■ **MATERIAL FOR THE TASK**
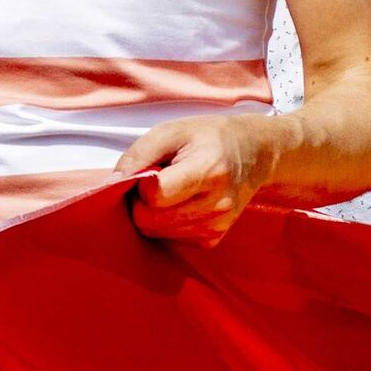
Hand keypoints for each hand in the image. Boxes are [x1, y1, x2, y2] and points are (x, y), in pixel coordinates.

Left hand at [117, 115, 275, 242]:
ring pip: (157, 233)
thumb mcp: (173, 130)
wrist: (257, 153)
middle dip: (141, 203)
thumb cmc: (210, 137)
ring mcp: (217, 225)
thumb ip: (139, 154)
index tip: (151, 169)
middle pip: (149, 221)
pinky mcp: (215, 238)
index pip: (153, 197)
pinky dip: (168, 224)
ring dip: (154, 214)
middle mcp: (217, 204)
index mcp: (208, 171)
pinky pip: (172, 240)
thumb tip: (114, 182)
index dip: (140, 184)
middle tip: (156, 181)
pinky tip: (183, 203)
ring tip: (173, 190)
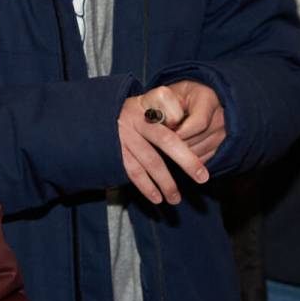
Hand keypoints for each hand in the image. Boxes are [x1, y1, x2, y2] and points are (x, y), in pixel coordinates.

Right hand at [118, 83, 218, 204]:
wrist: (97, 116)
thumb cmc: (136, 112)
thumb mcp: (150, 101)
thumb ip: (169, 109)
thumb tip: (186, 126)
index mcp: (149, 102)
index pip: (171, 107)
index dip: (181, 118)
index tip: (195, 130)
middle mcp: (137, 118)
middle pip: (166, 140)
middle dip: (187, 160)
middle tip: (202, 177)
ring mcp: (125, 136)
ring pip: (151, 161)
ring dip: (166, 182)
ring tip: (176, 199)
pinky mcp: (116, 151)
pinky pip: (134, 172)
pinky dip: (146, 187)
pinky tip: (158, 198)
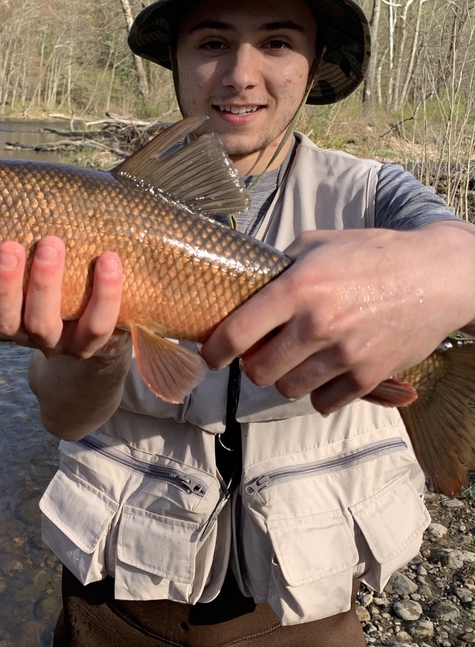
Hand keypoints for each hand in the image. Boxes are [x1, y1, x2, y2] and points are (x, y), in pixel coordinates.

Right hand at [0, 236, 125, 358]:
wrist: (94, 360)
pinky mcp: (96, 341)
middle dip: (4, 285)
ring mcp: (59, 340)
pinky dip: (107, 294)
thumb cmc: (46, 294)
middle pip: (7, 319)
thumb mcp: (5, 282)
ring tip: (52, 243)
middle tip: (7, 247)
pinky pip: (99, 324)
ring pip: (47, 323)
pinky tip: (109, 259)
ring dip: (47, 285)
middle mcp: (22, 332)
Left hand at [200, 225, 473, 414]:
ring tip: (298, 361)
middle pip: (258, 371)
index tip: (210, 357)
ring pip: (288, 389)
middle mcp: (316, 323)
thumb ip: (279, 266)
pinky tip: (327, 372)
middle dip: (254, 365)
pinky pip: (324, 402)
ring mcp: (344, 354)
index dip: (215, 351)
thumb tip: (245, 285)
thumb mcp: (318, 244)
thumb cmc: (372, 254)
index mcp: (297, 287)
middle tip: (263, 354)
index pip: (236, 332)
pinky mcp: (368, 376)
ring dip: (287, 379)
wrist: (436, 275)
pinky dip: (321, 393)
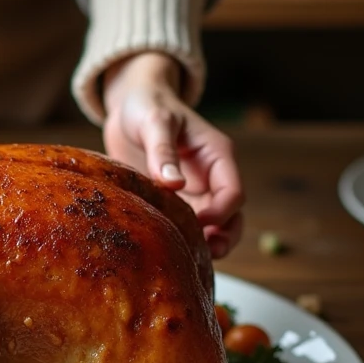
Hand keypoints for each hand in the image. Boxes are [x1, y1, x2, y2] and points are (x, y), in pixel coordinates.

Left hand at [101, 52, 243, 258]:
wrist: (130, 104)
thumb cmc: (147, 104)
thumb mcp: (155, 121)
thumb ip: (163, 151)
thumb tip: (174, 184)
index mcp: (217, 156)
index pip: (233, 192)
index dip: (221, 212)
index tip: (197, 222)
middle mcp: (211, 177)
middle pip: (231, 216)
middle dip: (223, 236)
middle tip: (206, 254)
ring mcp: (195, 191)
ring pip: (214, 226)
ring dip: (208, 243)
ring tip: (192, 258)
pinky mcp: (175, 200)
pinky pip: (187, 225)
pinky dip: (184, 238)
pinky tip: (170, 250)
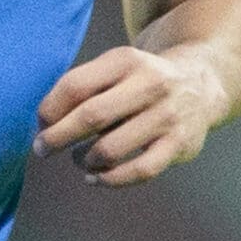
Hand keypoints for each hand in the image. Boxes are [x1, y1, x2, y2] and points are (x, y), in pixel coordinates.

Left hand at [32, 45, 226, 186]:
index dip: (49, 110)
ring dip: (84, 160)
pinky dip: (110, 180)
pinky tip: (95, 178)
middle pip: (91, 116)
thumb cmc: (140, 81)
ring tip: (79, 158)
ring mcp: (167, 116)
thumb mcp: (115, 68)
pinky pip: (138, 171)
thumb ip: (82, 88)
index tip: (40, 125)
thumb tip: (44, 126)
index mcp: (126, 61)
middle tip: (42, 149)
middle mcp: (150, 84)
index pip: (75, 86)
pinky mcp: (179, 144)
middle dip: (57, 137)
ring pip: (111, 149)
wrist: (201, 82)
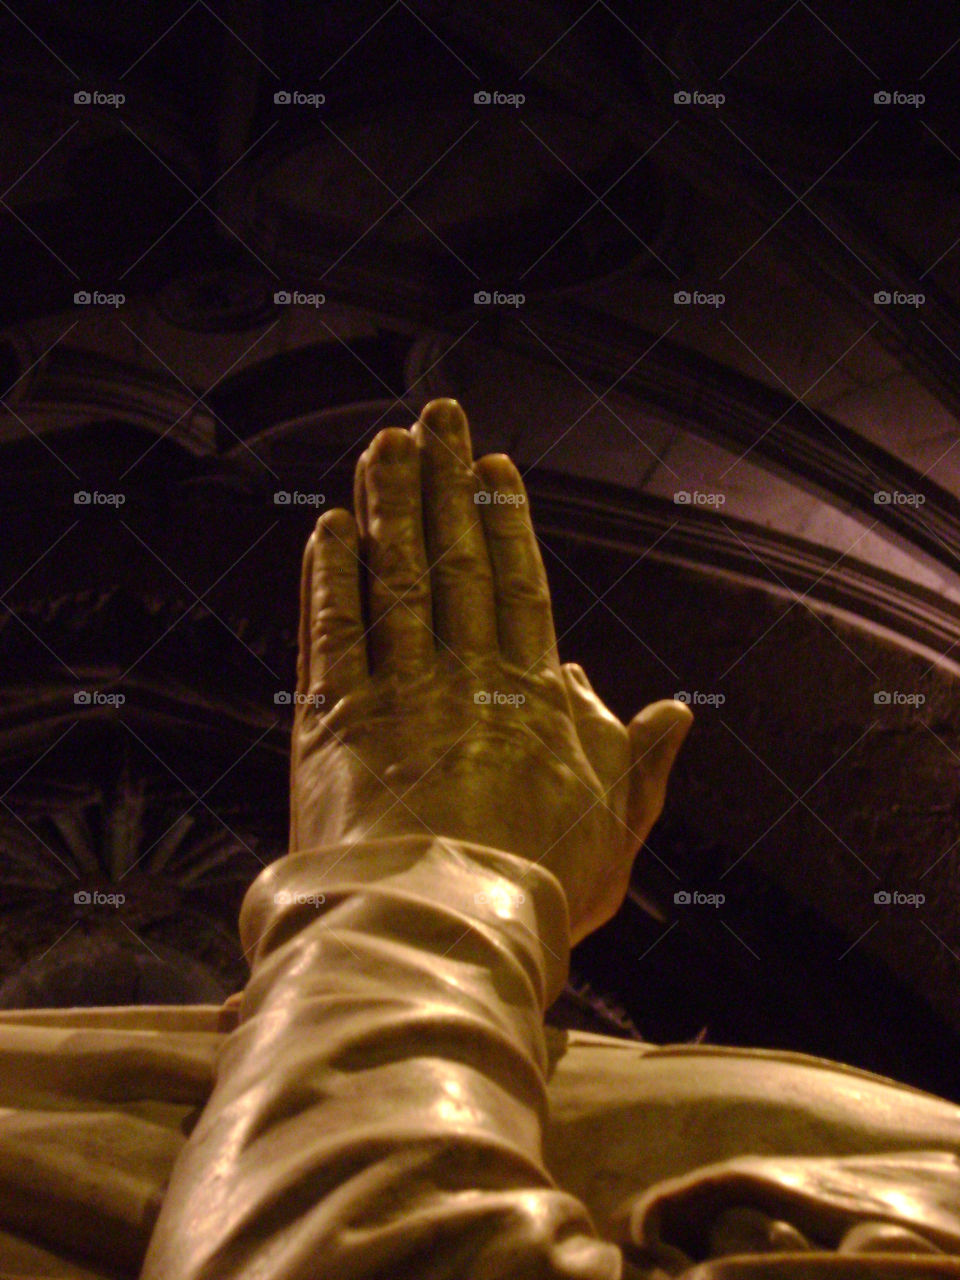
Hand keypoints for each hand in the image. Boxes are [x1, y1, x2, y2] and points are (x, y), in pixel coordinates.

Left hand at [289, 399, 691, 943]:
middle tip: (433, 415)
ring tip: (383, 446)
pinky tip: (327, 529)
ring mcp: (397, 693)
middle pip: (454, 559)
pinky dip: (328, 577)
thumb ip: (643, 760)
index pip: (517, 582)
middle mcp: (464, 676)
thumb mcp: (620, 827)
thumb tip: (675, 710)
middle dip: (442, 482)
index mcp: (531, 694)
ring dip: (387, 508)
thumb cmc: (542, 891)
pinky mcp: (335, 723)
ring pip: (394, 578)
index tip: (492, 466)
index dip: (504, 519)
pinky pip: (331, 632)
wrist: (449, 937)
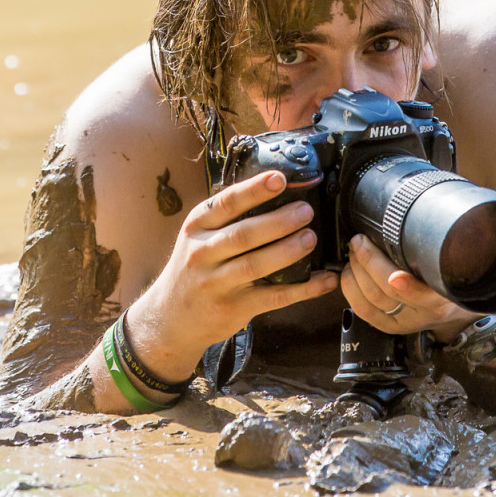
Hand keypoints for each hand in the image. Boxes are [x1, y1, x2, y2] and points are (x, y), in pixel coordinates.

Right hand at [128, 171, 337, 380]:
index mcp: (197, 227)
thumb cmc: (195, 268)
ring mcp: (217, 283)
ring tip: (311, 238)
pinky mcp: (235, 308)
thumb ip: (228, 218)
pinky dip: (304, 288)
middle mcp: (203, 253)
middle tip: (306, 211)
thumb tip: (277, 189)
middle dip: (279, 221)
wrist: (170, 318)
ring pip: (256, 265)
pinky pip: (274, 296)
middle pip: (244, 234)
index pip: (226, 204)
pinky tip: (324, 279)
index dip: (254, 190)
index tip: (280, 179)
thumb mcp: (198, 236)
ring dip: (288, 251)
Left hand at [340, 234, 476, 342]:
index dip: (408, 287)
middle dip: (368, 262)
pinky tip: (349, 272)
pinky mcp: (390, 326)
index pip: (424, 295)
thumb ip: (434, 243)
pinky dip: (350, 289)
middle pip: (388, 292)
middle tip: (359, 240)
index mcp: (444, 294)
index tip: (395, 276)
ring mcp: (406, 320)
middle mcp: (425, 311)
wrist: (457, 303)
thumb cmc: (452, 272)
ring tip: (354, 252)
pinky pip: (362, 310)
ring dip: (355, 272)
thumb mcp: (453, 257)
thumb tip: (413, 213)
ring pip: (371, 299)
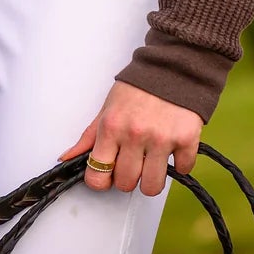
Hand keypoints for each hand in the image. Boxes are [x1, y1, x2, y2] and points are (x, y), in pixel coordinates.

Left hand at [58, 81, 201, 195]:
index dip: (101, 179)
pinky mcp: (186, 139)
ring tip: (151, 160)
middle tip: (132, 160)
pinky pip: (182, 170)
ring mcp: (162, 139)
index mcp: (111, 127)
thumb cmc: (138, 88)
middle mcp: (135, 135)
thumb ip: (89, 137)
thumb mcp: (107, 109)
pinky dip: (179, 163)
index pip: (97, 176)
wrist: (172, 66)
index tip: (107, 173)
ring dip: (152, 177)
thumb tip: (67, 158)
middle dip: (128, 176)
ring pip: (152, 187)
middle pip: (126, 184)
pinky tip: (172, 148)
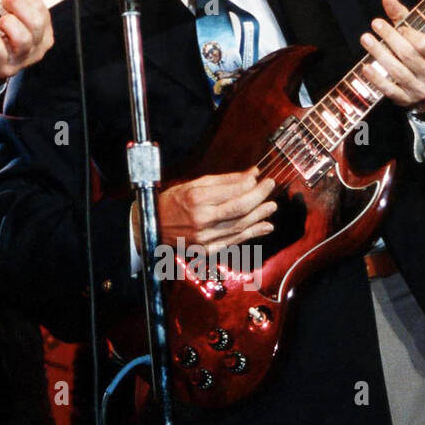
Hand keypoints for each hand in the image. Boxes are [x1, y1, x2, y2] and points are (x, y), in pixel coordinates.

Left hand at [0, 0, 53, 100]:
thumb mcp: (12, 19)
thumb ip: (16, 5)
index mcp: (43, 33)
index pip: (41, 10)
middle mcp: (37, 48)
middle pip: (35, 23)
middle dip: (17, 6)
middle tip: (4, 2)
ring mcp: (22, 60)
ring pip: (22, 39)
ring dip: (7, 24)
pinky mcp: (4, 69)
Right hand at [153, 167, 277, 251]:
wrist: (153, 226)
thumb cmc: (172, 202)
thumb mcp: (194, 184)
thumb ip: (224, 180)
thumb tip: (251, 175)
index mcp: (196, 198)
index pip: (233, 191)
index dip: (251, 184)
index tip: (262, 178)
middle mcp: (201, 218)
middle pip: (240, 208)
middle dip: (259, 197)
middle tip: (271, 188)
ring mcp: (205, 236)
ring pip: (241, 226)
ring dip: (260, 216)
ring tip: (271, 206)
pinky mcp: (207, 249)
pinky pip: (235, 241)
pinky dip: (253, 233)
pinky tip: (264, 226)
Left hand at [359, 0, 424, 113]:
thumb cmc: (420, 56)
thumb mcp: (418, 36)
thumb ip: (403, 17)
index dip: (410, 34)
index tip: (398, 26)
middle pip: (409, 55)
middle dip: (390, 38)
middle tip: (375, 24)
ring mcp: (420, 90)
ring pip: (397, 71)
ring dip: (379, 53)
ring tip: (365, 38)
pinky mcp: (405, 100)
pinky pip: (389, 89)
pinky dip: (376, 78)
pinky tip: (365, 66)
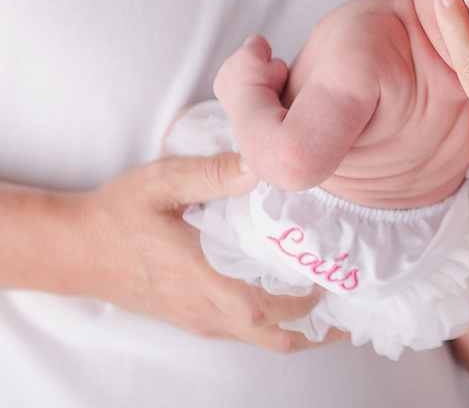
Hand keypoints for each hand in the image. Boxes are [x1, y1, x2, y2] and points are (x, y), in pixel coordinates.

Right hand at [68, 152, 345, 352]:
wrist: (73, 249)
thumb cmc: (118, 213)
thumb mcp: (162, 182)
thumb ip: (212, 174)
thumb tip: (263, 164)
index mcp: (201, 279)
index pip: (263, 309)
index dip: (306, 303)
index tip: (339, 278)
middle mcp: (205, 309)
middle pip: (275, 339)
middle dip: (321, 328)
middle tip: (358, 301)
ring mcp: (200, 319)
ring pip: (262, 340)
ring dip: (304, 329)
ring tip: (340, 303)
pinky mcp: (194, 317)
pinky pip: (245, 332)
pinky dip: (278, 324)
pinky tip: (296, 297)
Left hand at [213, 35, 287, 105]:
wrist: (251, 107)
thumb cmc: (268, 87)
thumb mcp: (281, 68)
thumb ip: (275, 61)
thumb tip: (269, 64)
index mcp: (249, 50)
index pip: (257, 40)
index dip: (265, 50)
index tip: (267, 61)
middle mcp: (233, 57)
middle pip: (245, 55)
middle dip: (252, 64)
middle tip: (262, 79)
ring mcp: (223, 71)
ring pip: (234, 68)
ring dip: (242, 75)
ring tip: (253, 89)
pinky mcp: (218, 84)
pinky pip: (226, 81)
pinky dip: (233, 86)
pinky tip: (243, 95)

■ **WHAT THIS TASK INVOLVES**
Set down again, exactly, every line above from the one with "index tip: (151, 169)" down to the one with "wrist: (130, 104)", both ends included. No pictures, and nothing else.

■ **THE ANSWER**
index tip: (151, 169)
middle pip: (149, 221)
pinky mcp: (215, 238)
index pip: (153, 197)
pinky dip: (168, 224)
ring dip: (154, 214)
middle mcp: (217, 204)
index mcp: (208, 171)
pinky pip: (172, 240)
thumb tip: (114, 182)
index dip: (140, 184)
middle tip: (156, 181)
pinky tip: (183, 203)
ring tip: (173, 190)
Hand keypoints for each hand in the image. Boxes are [x1, y1, x2, y2] and points are (x, y), in pixel coordinates.

Right hand at [118, 83, 218, 204]:
wrist: (97, 116)
thumb cmc: (136, 112)
thumb mcp: (150, 101)
thumb ip: (169, 109)
thumb tip: (186, 126)
index mcp: (149, 102)
index pip: (171, 107)
index dip: (181, 118)
index tip: (195, 130)
middle mcp: (137, 118)
middle pip: (166, 140)
middle dip: (187, 160)
middle tip: (202, 177)
ring mcp: (125, 136)
ring pip: (151, 161)
ring dip: (166, 182)
ring tip: (176, 199)
pinky mcp: (116, 151)
pinky pip: (134, 172)
pinky dip: (146, 187)
pinky tip: (158, 198)
Hand keypoints for each hand in the image. Boxes are [x1, y1, x2, y2] and points are (x, y), in pixel coordinates.

Right hand at [0, 236, 125, 358]:
wrist: (94, 360)
pinky mcp: (96, 341)
middle dip: (4, 285)
ring mcp: (59, 340)
pinky dip: (107, 294)
thumb cmc: (46, 294)
middle pip: (7, 319)
thumb mcp: (5, 282)
ring tip: (52, 243)
middle tip: (7, 247)
pinky pip: (99, 324)
ring pip: (47, 323)
pinky tip: (109, 259)
ring dip: (47, 285)
middle mcp: (22, 332)
Left hand at [200, 225, 473, 414]:
ring tip: (298, 361)
middle pip: (258, 371)
index tip: (210, 357)
ring pip: (288, 389)
middle mcp: (316, 323)
thumb ip: (279, 266)
pinky tip: (327, 372)
middle dip: (254, 365)
pinky pip: (324, 402)
ring mcp: (344, 354)
index dip: (215, 351)
thumb tip: (245, 285)
thumb mcp: (318, 244)
thumb cmc: (372, 254)
index mcp: (297, 287)
middle tip: (263, 354)
index pip: (236, 332)
pinky mcp: (368, 376)
ring dip: (287, 379)
wrist: (436, 275)
pinky dip: (321, 393)
Hand keypoints for each hand in the image. Boxes are [x1, y1, x2, y2] and points are (x, y), in pixel coordinates.

Left hand at [101, 52, 243, 258]:
wrist: (130, 104)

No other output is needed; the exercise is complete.